You can also check the pharmacy’s website or give them a call and ask if this is a service they offer.
“You could easily find out if a pharmacist on staff there provides birth control by checking the website or giving the pharmacy a call,” Sarah McBane, PharmD, a health sciences clinical professor and founding associate dean for pharmacy education at the UCI School of Pharmacy & Pharmaceutical Sciences, said.
At the pharmacy, you will have to fill out a health screening form that includes questions about your medical history, so be prepared to share details about your overall heath and any medications you take.

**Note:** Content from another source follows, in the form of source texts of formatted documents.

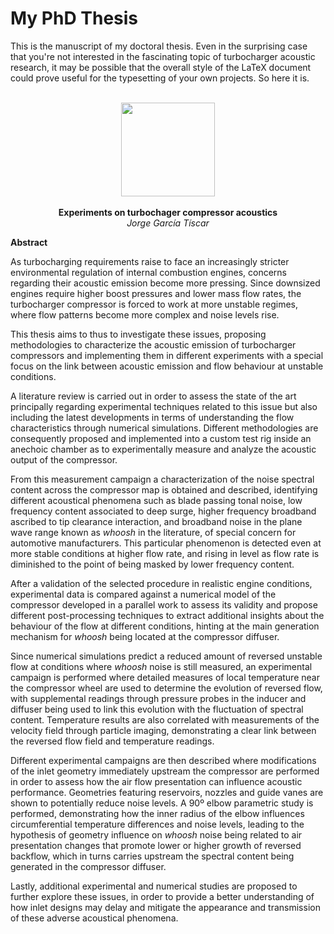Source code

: # My PhD Thesis
This is the manuscript of my doctoral thesis. Even in the surprising case that you're not interested in the fascinating topic of turbocharger acoustic research, it may be possible that the overall style of the LaTeX document could prove useful for the typesetting of your own projects. So here it is.
<p align="center">
<br />
<img src="https://wasic.upv.es/generaClave/img/logo.jpg" width="150">
<br />
<br />
<span><b>Experiments on turbochager compressor acoustics</b></span>
<br />
<i>Jorge García Tíscar</i>
<br />
</p>


**Abstract**

As turbocharging requirements raise to face an increasingly stricter environmental regulation of internal combustion engines, concerns regarding their acoustic emission become more pressing. Since downsized engines require higher boost pressures and lower mass flow rates, the turbocharger compressor is forced to work at more unstable regimes, where flow patterns become more complex and noise levels rise. 

This thesis aims to thus to investigate these issues, proposing methodologies to characterize the acoustic emission of turbocharger compressors and implementing them in different experiments with a special focus on the link between acoustic emission and flow behaviour at unstable conditions.

A literature review is carried out in order to assess the state of the art principally regarding experimental techniques related to this issue but also including the latest developments in terms of understanding the flow characteristics through numerical simulations. Different methodologies are consequently proposed and implemented into a custom test rig inside an anechoic chamber as to experimentally measure and analyze the acoustic output of the compressor.

From this measurement campaign a characterization of the noise spectral content across the compressor map is obtained and described, identifying different acoustical phenomena such as blade passing tonal noise, low frequency content associated to deep surge, higher frequency broadband ascribed to tip clearance interaction, and broadband noise in the plane wave range known as *whoosh* in the literature, of special concern for automotive manufacturers. This particular phenomenon is detected even at more stable conditions at higher flow rate, and rising in level as flow rate is diminished to the point of being masked by lower frequency content.

After a validation of the selected procedure in realistic engine conditions, experimental data is compared against a numerical model of the compressor developed in a parallel work to assess its validity and propose different post-processing techniques to extract additional insights about the behaviour of the flow at different conditions, hinting at the main generation mechanism for *whoosh* being located at the compressor diffuser.

Since numerical simulations predict a reduced amount of reversed unstable flow at conditions where *whoosh* noise is still measured, an experimental campaign is performed where detailed measures of local temperature near the compressor wheel are used to determine the evolution of reversed flow, with supplemental readings through pressure probes in the inducer and diffuser being used to link this evolution with the fluctuation of spectral content. Temperature results are also correlated with measurements of the velocity field through particle imaging, demonstrating a clear link between the reversed flow field and temperature readings.

Different experimental campaigns are then described where modifications of the inlet geometry immediately upstream the compressor are performed in order to assess how the air flow presentation can influence acoustic performance. Geometries featuring reservoirs, nozzles and guide vanes are shown to potentially reduce noise levels. A 90º elbow parametric study is performed, demonstrating how the inner radius of the elbow influences circumferential temperature differences and noise levels, leading to the hypothesis of geometry influence on *whoosh* noise being related to air presentation changes that promote lower or higher growth of reversed backflow, which in turns carries upstream the spectral content being generated in the compressor diffuser.

Lastly, additional experimental and numerical studies are proposed to further explore these issues, in order to provide a better understanding of how inlet designs may delay and mitigate the appearance and transmission of these adverse acoustical phenomena.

The pharmacist may also take your blood pressure.
This process will help the pharmacist determine which types of hormonal birth control are safe for you to take and help you evaluate the risks, benefits, and costs.
“The answers to these questions are used to determine if someone is an appropriate candidate for receiving birth control at the pharmacy and may help determine which contraceptive is best,” McBane said.
If any risk factors are identified, your pharmacist will refer you to an OB/GYN or primary care doctor, says Fish.
A recent survey from Wolters Kluwer found that some Americans are concerned about the safety of being prescribed medication from a pharmacist.
About two-thirds of participants said they worried about potential medication interactions.
“Birth control pills are available OTC in some countries and some stakeholders are promoting that model for the US; until then, pharmacists are a great place to seek contraception,” McBane said.
According to the Wolters Kluwer survey, most Americans — 72% — feel comfortable being prescribed medications by a pharmacist.
The most convincing reason: more affordable care.
The cost of prescription medications has surged in recent years, increasing, on average, by 6 to 10%.
Approximately 44% of Americans don’t fill their prescription because they can’t afford it.
The shift in care from primary care doctor to pharmacy has reduced healthcare costs and barriers for patients.
It can take months to get an appointment with an OB/GYN or primary care doctor, says Fish, and pharmacists can help people get the medications they need sooner.
In addition, pharmacies are typically open for longer hours and on weekends when doctor’s office and health care clinics are typically closed.
“Pharmacists are the most accessible health care provider,” McBane said. “This means that someone could still get birth control without having to take time off of work.”
By expanding this authority to pharmacists, the number of unintended pregnancies can also be reduced, Fish noted.
“In the first two years that Oregon allowed pharmacists to prescribe birth control, 50 unintended pregnancies were prevented and the state save $1.6 million,” Fish said.
In the past few years, many states have passed laws permitting pharmacists to prescribe hormonal birth control. By allowing pharmacists to prescribe hormonal birth control, the costs for care and barriers preventing people from accessing care can be significantly reduced. Getting birth control prescriptions through a pharmacists is safe and effective and could help prevent unintended pregnancies.